** Aufgaben zum Text **
• a. Geben Sie aus dem Text über den Fall Westenthaler die Passage von "Text: Klaus Faißner" bis "Freispruch erhalten hatte.", beide Stellen eingeschlossen, wortgetreu wieder.
• b. Wer fertigte laut dem Text über den Fall Westenthaler im Auftrag der Fußballbundesliga ein Gutachten an?

━━━ Ausgewählter Text ━━━

Seit 13. März steht fest: Peter Westenthaler muss mindestens vier Monate ins Gefängnis, erst danach darf er einen Antrag auf Fußfesseln stellen. Alles spricht dafür, dass er unschuldig ist. Eine Nachlese eines Justizskandals gegen den nunmehrigen Verlagsleiter von alles roger?.
Text: Klaus Faißner
Peter Westenthaler hat immer polarisiert. So auch nach der jüngsten Entscheidung des Senats des Oberlandesgerichts Wien, der die Gefängnisstrafe bestätigte. Jedoch sehen auch viele seiner Gegner dies als nicht gerechtfertigt an, wie etwa der Falter-Journalist Florian Klenk: "Ich finde es völlig unnötig Peter Westenthaler nach so vielen Jahren einzusperren. Fußfessel und/oder empfindliche Geldstrafe und Schadensersatz hätten auch gereicht", twitterte dieser. Doch ist die Verurteilung vom 13. Jänner 2017, die nun zum tragen kommt, überhaupt gerechtfertigt? Damals wurde Westenthaler im Fall Bundesliga und im Fall der Lotterien Österreich schuldig gesprochen - nachdem dieser 2015 noch eindeutig einen eindeutigen Freispruch erhalten hatte.
Geld kam bestimmungsgemäß an
Zur Chronologie im Fall Westenthaler: Im Jänner 2011 hatte der Grüne Peter Pilz und der Journalist Rainer Fleckl Westenthaler bei der Korruptionsstaatsanwaltschaft Wien angezeigt. Diese ermittelte jahrelang wegen des Verdachts der missbräuchlichen Verwendung einer Förderung der Österreichischen Fußballbundesliga aus dem Jahr 2004. Die Fußballbundesliga - Westenthaler war schon lange nicht mehr für den ÖFB tätig - ließ vom Wiener Wirtschaftsprüfer Thomas Keppert ein Gutachten anfertigen. Dieser stellte eindeutig fest, dass vom Nationalrat gewidmete eine Million Euro für die Nachwuchsförderung "unstrittig den Klubs der T-Mobile-Bundesliga zugekommen" seien und von ÖFB und Bundesliga übernommenen vertraglichen Verpflichtungen "jedenfalls erfüllt wurden". Staatsanwältin Barbara Schreiber brachte im Mai 2014 die Anklageschrift gegen Westenthaler mit dem Hauptvorwurf des Betruges ein, die vom damaligen Leiter der Oberstaatsanwaltschaft Werner Pleischl (Ex-SPÖ-Finanzstadtrat von Purkersdorf) durchgewinkt wurde. Staatsanwälte müssen ihre Anklage von der Oberstaatsanwaltschaft legitimieren lassen.

━━━ Daten ━━━

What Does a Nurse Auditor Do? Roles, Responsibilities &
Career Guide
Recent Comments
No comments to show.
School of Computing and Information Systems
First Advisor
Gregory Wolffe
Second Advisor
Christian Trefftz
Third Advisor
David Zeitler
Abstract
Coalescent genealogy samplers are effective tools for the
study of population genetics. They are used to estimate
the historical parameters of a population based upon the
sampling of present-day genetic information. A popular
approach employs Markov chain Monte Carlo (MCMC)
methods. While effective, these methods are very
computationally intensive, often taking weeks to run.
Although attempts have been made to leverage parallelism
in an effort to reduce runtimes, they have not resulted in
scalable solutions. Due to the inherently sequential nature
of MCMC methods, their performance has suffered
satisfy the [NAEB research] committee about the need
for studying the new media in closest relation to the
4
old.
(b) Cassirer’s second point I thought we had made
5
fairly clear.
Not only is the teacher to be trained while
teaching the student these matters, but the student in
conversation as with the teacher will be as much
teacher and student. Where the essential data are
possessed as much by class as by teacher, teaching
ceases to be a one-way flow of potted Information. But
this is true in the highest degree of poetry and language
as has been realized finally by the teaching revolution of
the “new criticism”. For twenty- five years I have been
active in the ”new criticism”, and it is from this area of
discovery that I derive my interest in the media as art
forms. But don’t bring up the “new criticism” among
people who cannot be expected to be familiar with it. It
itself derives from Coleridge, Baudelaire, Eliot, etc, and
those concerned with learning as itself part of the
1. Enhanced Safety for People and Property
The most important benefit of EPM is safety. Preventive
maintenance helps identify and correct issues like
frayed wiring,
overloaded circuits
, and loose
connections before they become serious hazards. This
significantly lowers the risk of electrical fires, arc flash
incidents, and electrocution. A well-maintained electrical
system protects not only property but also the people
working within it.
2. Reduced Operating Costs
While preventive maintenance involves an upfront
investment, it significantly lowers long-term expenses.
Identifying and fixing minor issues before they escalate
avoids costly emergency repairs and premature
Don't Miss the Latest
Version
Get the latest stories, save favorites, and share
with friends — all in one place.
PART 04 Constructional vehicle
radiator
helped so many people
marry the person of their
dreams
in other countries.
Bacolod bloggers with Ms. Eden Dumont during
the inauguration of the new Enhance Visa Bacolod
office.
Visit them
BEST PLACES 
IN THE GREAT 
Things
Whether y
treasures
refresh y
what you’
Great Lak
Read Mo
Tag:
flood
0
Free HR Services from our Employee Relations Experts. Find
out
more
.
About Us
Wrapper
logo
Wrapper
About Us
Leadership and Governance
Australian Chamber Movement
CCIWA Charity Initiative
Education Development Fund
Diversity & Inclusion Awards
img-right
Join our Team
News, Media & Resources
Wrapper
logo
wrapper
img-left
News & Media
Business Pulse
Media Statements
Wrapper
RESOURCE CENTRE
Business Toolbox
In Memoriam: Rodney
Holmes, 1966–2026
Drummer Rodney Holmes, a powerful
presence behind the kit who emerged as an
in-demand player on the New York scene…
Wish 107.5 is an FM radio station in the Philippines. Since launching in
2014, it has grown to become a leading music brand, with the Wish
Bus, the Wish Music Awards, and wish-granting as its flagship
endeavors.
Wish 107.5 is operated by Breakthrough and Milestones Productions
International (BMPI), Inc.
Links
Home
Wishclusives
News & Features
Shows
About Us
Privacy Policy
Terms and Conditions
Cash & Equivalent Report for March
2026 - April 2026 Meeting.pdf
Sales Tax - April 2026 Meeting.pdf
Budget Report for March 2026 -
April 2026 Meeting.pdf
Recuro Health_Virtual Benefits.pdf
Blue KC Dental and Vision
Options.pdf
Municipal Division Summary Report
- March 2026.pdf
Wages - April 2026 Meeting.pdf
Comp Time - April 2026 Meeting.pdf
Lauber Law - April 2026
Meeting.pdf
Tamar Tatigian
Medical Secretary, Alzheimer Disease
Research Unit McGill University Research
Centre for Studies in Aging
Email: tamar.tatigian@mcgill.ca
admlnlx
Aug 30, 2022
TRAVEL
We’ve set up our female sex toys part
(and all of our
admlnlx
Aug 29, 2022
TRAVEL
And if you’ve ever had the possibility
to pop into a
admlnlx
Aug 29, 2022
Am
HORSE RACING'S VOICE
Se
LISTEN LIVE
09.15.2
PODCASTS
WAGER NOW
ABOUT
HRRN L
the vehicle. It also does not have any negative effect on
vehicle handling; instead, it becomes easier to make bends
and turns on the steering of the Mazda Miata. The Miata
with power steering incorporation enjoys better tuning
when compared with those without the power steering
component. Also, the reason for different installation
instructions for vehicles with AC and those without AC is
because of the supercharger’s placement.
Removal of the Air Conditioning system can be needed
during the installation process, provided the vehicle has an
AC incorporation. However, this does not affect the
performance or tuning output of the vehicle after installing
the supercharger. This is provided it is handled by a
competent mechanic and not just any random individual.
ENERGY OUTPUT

━━━

** Lösungen **
• a.
Text: Klaus Faißner
Peter Westenthaler hat immer polarisiert. So auch nach der jüngsten Entscheidung des Senats des Oberlandesgerichts Wien, der die Gefängnisstrafe bestätigte. Jedoch sehen auch viele seiner Gegner dies als nicht gerechtfertigt an, wie etwa der Falter-Journalist Florian Klenk: "Ich finde es völlig unnötig Peter Westenthaler nach so vielen Jahren einzusperren. Fußfessel und/oder empfindliche Geldstrafe und Schadensersatz hätten auch gereicht", twitterte dieser. Doch ist die Verurteilung vom 13. Jänner 2017, die nun zum tragen kommt, überhaupt gerechtfertigt? Damals wurde Westenthaler im Fall Bundesliga und im Fall der Lotterien Österreich schuldig gesprochen - nachdem dieser 2015 noch eindeutig einen eindeutigen Freispruch erhalten hatte.

• b. Der Wiener Wirtschaftsprüfer Thomas Keppert.